◆ Extrait choisi ◆
# # # # # # #

Au cours des vols spatiaux, toute erreur d'appréciation ou de jugement et toute baisse de performances physiques peut induire des cascades d'événements graves, voire catastrophiques. Or les capacités physiques et psychologiques diurnes sont intimement liées à la qualité et à la quantité du sommeil nocturnes. Si on sait, depuis le début des voyages habités, que le sommeil est possible dans des conditions de microgravité, il n'en demeure pas moins qu'en dépit des recommandations (8 heures de sommeil par nuit dès que le vaisseau est en orbite) la plupart des astronautes dorment 6 heures par nuit au cours des vols de courte durée et 7 heures lors de vols longs (plus de 30 jours).
En 1998, une étude sur le temps de sommeil de 58 astronautes ayant voyagé au cours de 9 missions de la navette spatiale (durée de voyage de 4 à 9 jours) a montré que le temps moyen de sommeil moyen est de 6,03 heures par nuit contre 7,9 heures au sol. C'est durant les premiers et derniers jours de voyage que le temps de sommeil est le plus restreint. Des enregistrements EEG ont été pratiqués en vol, autant au cours des missions MIR (cosmonautes russes et spationautes européens) que lors de récents vols de la navette spatiale. Sur près d'une centaine d'enregistrements, le temps moyen de sommeil était compris entre 6,03 et 6,11 heures. De façon très constante, la durée des phases de sommeil lent profond était diminuée dans l'espace. Or, sur Terre, en période de privation de sommeil, le temps passé en sommeil lent profond est systématiquement majoré. Pour le Dr D. Dinges (Philadelphie), « ce résultat tend à prouver que si, dans l'espace, le temps de sommeil total est diminué, il s'y ajoute des phénomènes de disparition de la composante restauratrice homéostatique du sommeil ».

# # # # # # #

◆ Données fournies ◆
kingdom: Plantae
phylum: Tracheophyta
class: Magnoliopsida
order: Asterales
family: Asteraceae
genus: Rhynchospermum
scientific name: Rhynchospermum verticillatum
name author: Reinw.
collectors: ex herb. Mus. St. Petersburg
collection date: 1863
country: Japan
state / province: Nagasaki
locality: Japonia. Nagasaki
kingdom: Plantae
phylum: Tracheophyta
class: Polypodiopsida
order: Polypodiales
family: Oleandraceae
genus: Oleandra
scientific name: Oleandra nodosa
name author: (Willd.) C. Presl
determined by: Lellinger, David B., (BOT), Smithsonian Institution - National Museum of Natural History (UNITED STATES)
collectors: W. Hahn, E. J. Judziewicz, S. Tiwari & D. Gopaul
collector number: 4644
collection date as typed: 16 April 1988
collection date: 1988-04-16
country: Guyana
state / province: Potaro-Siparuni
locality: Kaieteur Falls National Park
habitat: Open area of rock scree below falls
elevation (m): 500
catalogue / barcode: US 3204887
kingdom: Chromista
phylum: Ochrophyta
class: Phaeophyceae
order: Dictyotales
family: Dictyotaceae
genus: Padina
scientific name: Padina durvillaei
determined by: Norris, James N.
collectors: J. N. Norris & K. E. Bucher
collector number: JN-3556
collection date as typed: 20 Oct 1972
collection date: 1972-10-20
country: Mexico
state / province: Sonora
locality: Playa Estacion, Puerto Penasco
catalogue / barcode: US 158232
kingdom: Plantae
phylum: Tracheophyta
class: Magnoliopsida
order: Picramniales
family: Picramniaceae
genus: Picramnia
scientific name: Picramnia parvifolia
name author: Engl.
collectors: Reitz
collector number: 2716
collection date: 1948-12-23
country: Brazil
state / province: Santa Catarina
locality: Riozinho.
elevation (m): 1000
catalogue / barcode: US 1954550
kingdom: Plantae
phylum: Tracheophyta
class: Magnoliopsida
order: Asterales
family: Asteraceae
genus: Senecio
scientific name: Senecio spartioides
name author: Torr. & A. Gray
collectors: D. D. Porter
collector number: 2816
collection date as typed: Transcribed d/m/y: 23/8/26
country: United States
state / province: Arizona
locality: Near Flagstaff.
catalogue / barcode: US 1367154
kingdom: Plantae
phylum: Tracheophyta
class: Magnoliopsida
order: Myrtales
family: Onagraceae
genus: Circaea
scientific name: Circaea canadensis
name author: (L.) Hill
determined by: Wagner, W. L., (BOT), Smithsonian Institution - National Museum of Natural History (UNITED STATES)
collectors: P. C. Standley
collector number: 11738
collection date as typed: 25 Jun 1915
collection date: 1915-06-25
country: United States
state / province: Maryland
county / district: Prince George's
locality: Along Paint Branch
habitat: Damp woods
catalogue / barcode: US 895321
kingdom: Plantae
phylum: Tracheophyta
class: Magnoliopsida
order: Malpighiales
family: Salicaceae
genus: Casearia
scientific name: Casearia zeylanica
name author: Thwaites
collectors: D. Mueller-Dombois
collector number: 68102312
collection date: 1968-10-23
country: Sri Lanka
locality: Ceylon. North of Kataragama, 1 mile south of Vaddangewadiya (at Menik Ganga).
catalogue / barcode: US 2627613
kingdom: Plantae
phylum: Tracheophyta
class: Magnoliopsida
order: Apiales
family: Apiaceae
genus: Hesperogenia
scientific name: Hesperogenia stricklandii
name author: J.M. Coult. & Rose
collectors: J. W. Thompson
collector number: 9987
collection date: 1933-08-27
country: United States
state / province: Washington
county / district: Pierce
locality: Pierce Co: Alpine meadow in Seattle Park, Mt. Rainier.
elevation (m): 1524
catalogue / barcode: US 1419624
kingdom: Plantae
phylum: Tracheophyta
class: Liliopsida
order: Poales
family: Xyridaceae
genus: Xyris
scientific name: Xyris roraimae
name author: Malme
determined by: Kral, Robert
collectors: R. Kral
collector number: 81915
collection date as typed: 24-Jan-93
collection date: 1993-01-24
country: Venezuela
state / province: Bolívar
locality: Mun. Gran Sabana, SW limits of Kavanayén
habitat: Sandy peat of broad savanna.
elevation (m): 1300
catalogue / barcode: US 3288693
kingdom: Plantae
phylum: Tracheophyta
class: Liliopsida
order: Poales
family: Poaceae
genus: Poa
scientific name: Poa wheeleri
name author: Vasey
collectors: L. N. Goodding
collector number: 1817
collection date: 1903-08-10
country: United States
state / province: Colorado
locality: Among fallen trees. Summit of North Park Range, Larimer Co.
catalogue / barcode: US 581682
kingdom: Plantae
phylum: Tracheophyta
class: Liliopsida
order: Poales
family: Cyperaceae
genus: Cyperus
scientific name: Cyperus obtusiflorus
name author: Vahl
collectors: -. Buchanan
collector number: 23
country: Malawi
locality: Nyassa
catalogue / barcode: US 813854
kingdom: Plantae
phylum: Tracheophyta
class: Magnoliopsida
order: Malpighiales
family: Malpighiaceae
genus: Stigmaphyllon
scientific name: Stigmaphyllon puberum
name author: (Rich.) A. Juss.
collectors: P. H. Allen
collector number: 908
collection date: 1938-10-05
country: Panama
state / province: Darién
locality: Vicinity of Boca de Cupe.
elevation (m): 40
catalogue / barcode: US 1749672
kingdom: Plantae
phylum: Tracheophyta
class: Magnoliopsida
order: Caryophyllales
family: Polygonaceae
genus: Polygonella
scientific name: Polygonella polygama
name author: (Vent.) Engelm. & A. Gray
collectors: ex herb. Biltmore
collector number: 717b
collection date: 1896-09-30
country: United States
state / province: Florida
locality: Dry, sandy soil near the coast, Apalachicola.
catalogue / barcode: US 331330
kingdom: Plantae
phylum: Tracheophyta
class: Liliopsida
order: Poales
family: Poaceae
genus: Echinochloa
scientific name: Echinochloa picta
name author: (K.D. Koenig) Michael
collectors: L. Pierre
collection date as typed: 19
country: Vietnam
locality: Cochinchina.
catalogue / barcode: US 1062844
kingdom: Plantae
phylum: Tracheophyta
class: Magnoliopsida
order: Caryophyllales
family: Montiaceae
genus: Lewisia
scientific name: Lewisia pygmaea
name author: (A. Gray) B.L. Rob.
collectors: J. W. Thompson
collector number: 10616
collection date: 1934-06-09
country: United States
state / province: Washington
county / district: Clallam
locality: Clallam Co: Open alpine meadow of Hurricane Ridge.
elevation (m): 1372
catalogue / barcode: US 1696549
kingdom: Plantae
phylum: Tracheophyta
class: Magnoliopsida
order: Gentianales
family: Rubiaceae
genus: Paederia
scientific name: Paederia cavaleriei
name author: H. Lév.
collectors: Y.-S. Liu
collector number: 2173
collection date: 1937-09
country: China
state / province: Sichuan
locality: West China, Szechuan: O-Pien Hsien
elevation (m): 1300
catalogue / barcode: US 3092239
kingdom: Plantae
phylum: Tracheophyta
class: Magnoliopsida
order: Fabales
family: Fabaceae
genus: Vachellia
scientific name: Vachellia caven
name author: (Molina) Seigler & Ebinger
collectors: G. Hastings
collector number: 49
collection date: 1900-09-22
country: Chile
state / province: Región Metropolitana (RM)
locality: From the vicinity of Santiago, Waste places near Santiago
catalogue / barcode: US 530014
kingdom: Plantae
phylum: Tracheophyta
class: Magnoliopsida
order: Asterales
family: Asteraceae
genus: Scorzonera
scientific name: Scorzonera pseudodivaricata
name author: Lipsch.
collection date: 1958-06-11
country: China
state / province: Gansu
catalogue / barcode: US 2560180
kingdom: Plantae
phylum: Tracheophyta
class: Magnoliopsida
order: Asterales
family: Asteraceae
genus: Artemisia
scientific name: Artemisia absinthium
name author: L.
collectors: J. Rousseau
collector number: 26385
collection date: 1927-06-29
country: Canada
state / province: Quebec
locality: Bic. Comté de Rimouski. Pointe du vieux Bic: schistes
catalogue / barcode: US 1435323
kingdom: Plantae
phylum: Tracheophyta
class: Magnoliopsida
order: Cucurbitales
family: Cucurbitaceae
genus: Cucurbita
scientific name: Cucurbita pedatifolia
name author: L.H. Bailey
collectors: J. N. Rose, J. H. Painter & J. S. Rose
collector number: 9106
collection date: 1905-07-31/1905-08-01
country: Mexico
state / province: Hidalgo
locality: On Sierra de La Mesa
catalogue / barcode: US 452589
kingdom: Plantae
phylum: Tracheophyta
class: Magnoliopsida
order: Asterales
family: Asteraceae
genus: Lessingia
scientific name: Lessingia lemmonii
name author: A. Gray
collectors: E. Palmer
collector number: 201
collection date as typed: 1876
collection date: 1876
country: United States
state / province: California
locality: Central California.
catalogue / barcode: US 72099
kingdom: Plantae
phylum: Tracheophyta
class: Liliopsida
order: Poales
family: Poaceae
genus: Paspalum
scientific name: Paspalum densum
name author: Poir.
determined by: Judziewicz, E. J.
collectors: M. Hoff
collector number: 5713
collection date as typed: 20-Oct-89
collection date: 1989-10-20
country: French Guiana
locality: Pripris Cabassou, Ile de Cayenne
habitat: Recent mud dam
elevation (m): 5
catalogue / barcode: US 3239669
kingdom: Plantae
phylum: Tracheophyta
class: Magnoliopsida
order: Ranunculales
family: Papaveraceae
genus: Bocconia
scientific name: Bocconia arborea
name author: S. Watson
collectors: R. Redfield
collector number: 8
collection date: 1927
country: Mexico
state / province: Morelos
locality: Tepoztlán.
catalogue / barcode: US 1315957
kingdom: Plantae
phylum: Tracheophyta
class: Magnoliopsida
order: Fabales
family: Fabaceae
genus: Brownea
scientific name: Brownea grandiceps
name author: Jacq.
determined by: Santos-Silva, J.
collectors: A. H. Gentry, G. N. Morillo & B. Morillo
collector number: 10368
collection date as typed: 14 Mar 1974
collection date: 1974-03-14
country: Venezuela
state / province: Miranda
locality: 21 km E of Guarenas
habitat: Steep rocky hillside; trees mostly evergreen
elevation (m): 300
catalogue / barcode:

# # # # # # #

◆ Consignes ◆
• 1. D'après le texte sur le sommeil des astronautes, quel temps moyen de sommeil par nuit l'étude de 1998 menée auprès de 58 astronautes a-t-elle relevé en vol ?
• 2. Traduisez en anglais cette phrase du texte sur le sommeil des astronautes : « C'est durant les premiers et derniers jours de voyage que le temps de sommeil est le plus restreint. »
• 3. Poursuivez le texte sur le sommeil des astronautes à la suite de sa dernière phrase.
Les items n'interviennent pas dans ce travail.

◆ Réponses ◆
• 1. Elle a relevé 6,03 heures par nuit, contre 7,9 heures au sol.

• 2. It is during the first and last days of the trip that sleep time is the most restricted.

• 3.
De multiples facteurs semblent influer sur la durée et la qualité du sommeil dans l'espace. Ils sont d'origine environnementale ou humaine. Parmi les premiers, on distingue ceux liés à l'ergonomie spatiale : bruit (plus de 70 dB la nuit et de 80 dB le jour), température chaude et humide et manque d'espace vital individuel à bord des vaisseaux.
Dans l'espace, il existe aussi des modifications des synchroniseurs externes du sommeil, en raison, en particulier, de l'alternance lumière-obscurité sur des périodes courtes de 90 à 120 minutes. Cette absence de stimulation par les synchroniseurs externes est à rapprocher des expériences de vie en milieu confiné : sous terre, sous la mer, etc.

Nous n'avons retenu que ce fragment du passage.